Saved entries
* * * * * * *

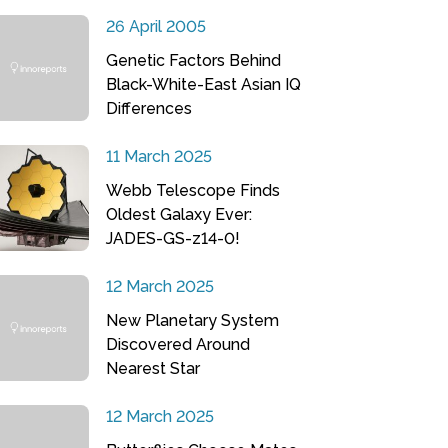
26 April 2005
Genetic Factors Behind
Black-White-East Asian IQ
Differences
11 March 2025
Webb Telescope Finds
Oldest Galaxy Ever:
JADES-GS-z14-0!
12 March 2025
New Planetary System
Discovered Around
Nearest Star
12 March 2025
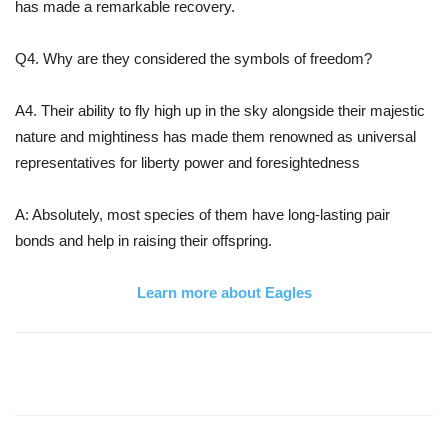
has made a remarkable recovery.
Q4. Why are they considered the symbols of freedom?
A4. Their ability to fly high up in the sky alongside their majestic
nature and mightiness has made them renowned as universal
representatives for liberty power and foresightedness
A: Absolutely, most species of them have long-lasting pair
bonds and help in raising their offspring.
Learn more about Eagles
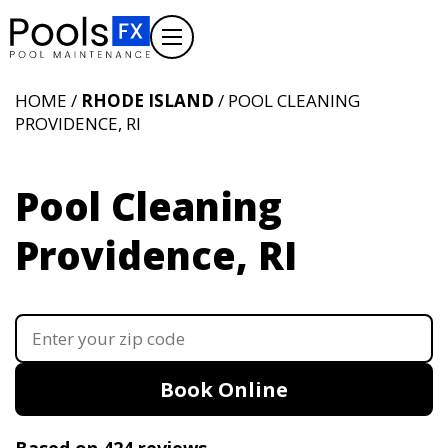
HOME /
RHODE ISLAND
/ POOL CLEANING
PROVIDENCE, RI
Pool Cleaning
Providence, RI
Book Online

* * * * * * *

§ **TASK DETAILS**
Swap "Book Online" for "Schedule Online" throughout the material above and write it out again with everything else unchanged. Omit the pictures.

§ **TASK RESPONSE**
26 April 2005
Genetic Factors Behind
Black-White-East Asian IQ
Differences
11 March 2025
Webb Telescope Finds
Oldest Galaxy Ever:
JADES-GS-z14-0!
12 March 2025
New Planetary System
Discovered Around
Nearest Star
12 March 2025
has made a remarkable recovery.
Q4. Why are they considered the symbols of freedom?
A4. Their ability to fly high up in the sky alongside their majestic
nature and mightiness has made them renowned as universal
representatives for liberty power and foresightedness
A: Absolutely, most species of them have long-lasting pair
bonds and help in raising their offspring.
Learn more about Eagles
HOME /
RHODE ISLAND
/ POOL CLEANING
PROVIDENCE, RI
Pool Cleaning
Providence, RI
Schedule Online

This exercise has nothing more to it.